- Brief
Can you reproduce word for word the stretch of the gun restoration thread below from "Well,if nothing else" through "included new barrels."?

- Text block
-=-=-

# Restoration Project.



## Camel923 (Aug 13, 2014)

Recently I picked up a 20 gauge Winchester 840 and a 22 lr Savage model 3( appears to be pre WW2) I rated the Savage poor to junk due to rust and no light going down the barrel (clogged). The bolt and trigger work. This was a free throw in. The shotgun was rated to be fair condition due to surface rust and some White discoloration in the bore. I figured it was worth maybe 35 to 70 bucks. Because this young lady works for me I offered her $70. I know she can use it. If I can salvage the 22 I will give her something for it down the road. Anyway, I figured to throw this out there and see what kind of input you all have. I figure to first clean the bores well. If acceptable bores, then disassemble and apply steel wool to remove the rust followed perhaps with cold bluing for the metal and to also treat the wood stocks as the shotgun has a dry feel to it.





















This is not my specialty but practice so I have experience and skill assessment for what if.


----------



## stowlin (Apr 25, 2016)

Make old new again. Best of luck to you.


----------



## sideKahr (Oct 15, 2014)

Good luck with your restoration.

I experimented with a 7mm Mauser 98 once. After many coats of hand rubbed oil finish on the stock and a "brown" finish that took 6 months to cure, It looked pretty good. I had bought it for $100, and managed to sell it for $100. That was my last foray into gunsmithing.


----------



## Camel923 (Aug 13, 2014)

sideKahr said:


> Good luck with your restoration.
> 
> I experimented with a 7mm Mauser 98 once. After many coats of hand rubbed oil finish on the stock and a "brown" finish that took 6 months to cure, It looked pretty good. I had bought it for $100, and managed to sell it for $100. That was my last foray into gunsmithing.


I figure on just seeing what I can do. No way I make anything on it. I know I am putting more into the project than it's worth but I am ok with that. I can always quit if I figure it's not worth it. Not a big deal to me.


----------



## Oddcaliber (Feb 17, 2014)

Well,if nothing else the part's are worth something. Good luck and keep posting pics.


----------



## SOCOM42 (Nov 9, 2012)

I guess it is a form of gratification when done, have done it many times myself.

Last personal restoration guns were 1894 Winchesters that included new barrels.

A power driven wire brush will quickly remove surface rust, use a fine one.

Draino will strip rust out of a bore, but takes a while to do.

If the receiver's are iron, instant blue will be awful, I would use Ceracoat.

Right now I am doing over a customers 1894 winni classic from about 1980, 

It will get a baked on black enamel finish, receiver only.

Any questions, ask.


----------



## Camel923 (Aug 13, 2014)

SOCOM42 said:


> I guess it is a form of gratification when done, have done it many times myself.

-=-=-

- Provided data

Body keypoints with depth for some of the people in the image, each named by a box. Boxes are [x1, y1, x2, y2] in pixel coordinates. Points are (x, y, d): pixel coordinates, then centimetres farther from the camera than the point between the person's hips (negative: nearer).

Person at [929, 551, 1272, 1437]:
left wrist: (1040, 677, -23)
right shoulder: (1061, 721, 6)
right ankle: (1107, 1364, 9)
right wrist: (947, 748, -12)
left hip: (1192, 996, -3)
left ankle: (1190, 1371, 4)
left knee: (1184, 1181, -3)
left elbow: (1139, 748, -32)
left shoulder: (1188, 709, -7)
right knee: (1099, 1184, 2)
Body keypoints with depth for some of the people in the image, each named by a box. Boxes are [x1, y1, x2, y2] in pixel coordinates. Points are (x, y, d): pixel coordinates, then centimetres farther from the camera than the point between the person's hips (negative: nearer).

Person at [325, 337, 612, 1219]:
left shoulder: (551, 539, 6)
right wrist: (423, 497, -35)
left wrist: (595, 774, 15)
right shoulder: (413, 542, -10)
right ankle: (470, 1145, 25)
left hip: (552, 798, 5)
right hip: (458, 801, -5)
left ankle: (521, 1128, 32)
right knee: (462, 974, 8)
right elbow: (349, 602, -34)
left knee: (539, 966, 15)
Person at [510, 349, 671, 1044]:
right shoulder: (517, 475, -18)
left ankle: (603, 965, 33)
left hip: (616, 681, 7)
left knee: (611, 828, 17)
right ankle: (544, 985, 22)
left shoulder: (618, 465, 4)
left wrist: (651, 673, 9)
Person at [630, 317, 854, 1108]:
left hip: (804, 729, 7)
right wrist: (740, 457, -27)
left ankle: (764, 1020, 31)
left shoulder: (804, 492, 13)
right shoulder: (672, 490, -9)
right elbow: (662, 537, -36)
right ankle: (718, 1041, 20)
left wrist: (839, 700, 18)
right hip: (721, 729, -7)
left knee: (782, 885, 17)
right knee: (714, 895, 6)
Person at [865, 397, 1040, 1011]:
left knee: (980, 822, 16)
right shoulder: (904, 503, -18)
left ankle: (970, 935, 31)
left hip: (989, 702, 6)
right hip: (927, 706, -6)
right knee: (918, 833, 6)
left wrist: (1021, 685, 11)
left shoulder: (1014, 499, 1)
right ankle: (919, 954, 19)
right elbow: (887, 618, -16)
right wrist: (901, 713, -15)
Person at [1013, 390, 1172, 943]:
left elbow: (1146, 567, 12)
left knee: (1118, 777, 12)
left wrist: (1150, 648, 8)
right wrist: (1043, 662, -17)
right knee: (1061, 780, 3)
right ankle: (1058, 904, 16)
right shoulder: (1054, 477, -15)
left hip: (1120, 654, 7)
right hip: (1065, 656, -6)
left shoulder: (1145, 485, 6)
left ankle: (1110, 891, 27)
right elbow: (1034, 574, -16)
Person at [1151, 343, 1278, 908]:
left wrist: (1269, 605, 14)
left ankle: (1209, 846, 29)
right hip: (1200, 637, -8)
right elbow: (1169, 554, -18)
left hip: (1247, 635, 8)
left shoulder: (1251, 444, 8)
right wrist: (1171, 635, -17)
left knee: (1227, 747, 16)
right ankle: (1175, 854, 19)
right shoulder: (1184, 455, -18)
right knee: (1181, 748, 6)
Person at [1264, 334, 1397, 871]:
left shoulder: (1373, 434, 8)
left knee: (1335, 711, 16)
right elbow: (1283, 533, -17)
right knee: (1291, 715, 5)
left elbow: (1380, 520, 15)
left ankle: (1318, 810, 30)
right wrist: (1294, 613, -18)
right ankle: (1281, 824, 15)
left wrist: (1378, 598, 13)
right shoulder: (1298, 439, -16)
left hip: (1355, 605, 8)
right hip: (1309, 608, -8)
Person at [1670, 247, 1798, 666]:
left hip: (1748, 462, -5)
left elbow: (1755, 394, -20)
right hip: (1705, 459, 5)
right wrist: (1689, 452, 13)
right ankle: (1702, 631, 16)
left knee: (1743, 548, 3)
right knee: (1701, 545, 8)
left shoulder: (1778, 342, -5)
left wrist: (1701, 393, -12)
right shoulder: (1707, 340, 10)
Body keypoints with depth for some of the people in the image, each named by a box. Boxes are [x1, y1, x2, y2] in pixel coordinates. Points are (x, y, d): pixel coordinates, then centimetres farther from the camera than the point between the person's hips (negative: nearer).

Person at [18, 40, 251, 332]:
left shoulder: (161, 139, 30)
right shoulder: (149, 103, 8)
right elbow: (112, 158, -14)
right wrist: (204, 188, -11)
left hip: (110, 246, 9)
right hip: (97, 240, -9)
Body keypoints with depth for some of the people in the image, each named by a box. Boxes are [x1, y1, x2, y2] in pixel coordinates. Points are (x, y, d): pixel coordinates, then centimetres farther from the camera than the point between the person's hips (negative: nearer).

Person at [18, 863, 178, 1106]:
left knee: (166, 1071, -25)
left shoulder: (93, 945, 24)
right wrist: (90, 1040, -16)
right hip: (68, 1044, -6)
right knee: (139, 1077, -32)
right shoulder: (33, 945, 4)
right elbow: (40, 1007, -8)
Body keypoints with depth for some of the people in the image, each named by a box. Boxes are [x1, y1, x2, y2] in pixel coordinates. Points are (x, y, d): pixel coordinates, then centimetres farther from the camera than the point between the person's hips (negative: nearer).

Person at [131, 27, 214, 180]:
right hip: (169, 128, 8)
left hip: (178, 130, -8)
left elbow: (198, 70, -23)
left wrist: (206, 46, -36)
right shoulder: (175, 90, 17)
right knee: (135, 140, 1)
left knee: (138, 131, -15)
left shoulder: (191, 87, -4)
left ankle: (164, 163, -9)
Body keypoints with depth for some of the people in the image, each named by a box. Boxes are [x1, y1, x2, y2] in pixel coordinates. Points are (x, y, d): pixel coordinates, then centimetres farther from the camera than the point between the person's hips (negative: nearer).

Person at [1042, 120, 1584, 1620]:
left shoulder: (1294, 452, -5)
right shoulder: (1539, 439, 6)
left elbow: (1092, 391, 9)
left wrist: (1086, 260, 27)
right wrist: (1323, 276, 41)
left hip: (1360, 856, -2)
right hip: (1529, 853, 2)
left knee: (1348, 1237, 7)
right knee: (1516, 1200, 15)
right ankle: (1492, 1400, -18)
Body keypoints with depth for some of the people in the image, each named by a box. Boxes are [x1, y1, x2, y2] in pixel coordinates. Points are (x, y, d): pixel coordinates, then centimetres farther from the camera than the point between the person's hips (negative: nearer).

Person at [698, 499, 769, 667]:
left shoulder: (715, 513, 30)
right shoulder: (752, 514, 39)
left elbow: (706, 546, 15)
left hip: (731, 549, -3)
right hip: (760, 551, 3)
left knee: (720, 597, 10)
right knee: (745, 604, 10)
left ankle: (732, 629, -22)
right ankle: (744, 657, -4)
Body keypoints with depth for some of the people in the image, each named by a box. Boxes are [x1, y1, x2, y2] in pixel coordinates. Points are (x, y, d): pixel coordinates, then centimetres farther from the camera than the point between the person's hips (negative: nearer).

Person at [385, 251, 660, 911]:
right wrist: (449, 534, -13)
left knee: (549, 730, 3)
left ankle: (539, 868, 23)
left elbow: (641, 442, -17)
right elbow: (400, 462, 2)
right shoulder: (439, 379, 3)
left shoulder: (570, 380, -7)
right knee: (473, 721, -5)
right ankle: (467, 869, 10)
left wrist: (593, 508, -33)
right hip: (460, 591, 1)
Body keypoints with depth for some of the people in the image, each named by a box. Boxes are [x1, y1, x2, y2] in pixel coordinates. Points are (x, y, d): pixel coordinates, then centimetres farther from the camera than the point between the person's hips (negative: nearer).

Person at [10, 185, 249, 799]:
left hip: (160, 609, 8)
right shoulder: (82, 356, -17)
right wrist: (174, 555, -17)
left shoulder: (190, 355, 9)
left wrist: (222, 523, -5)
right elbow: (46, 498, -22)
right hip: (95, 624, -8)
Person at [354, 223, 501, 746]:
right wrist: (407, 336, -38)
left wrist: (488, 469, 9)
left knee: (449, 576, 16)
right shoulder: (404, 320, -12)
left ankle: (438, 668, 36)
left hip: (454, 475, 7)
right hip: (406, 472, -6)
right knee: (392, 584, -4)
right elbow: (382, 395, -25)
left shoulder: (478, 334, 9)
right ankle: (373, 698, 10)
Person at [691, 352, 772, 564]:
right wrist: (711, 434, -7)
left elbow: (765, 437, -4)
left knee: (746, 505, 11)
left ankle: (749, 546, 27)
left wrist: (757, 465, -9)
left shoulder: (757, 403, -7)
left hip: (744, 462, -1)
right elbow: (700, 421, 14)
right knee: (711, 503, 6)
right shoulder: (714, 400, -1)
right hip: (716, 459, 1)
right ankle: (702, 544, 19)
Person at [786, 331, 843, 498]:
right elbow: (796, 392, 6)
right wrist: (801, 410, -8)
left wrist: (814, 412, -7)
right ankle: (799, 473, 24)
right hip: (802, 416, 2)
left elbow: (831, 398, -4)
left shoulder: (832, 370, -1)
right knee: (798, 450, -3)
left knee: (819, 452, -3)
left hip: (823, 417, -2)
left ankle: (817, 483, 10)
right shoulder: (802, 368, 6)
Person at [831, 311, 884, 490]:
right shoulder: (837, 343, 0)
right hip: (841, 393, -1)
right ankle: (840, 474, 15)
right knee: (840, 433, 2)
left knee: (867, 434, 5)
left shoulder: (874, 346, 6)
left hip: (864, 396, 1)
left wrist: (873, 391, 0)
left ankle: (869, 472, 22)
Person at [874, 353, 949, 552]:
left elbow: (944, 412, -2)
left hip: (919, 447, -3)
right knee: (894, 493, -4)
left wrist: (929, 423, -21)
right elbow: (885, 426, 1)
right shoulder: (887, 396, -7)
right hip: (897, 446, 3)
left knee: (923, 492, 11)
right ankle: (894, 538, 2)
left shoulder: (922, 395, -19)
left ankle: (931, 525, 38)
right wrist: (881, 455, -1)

-=-=-

- Response
Well,if nothing else the part's are worth something. Good luck and keep posting pics.


----------



## SOCOM42 (Nov 9, 2012)

I guess it is a form of gratification when done, have done it many times myself.

Last personal restoration guns were 1894 Winchesters that included new barrels.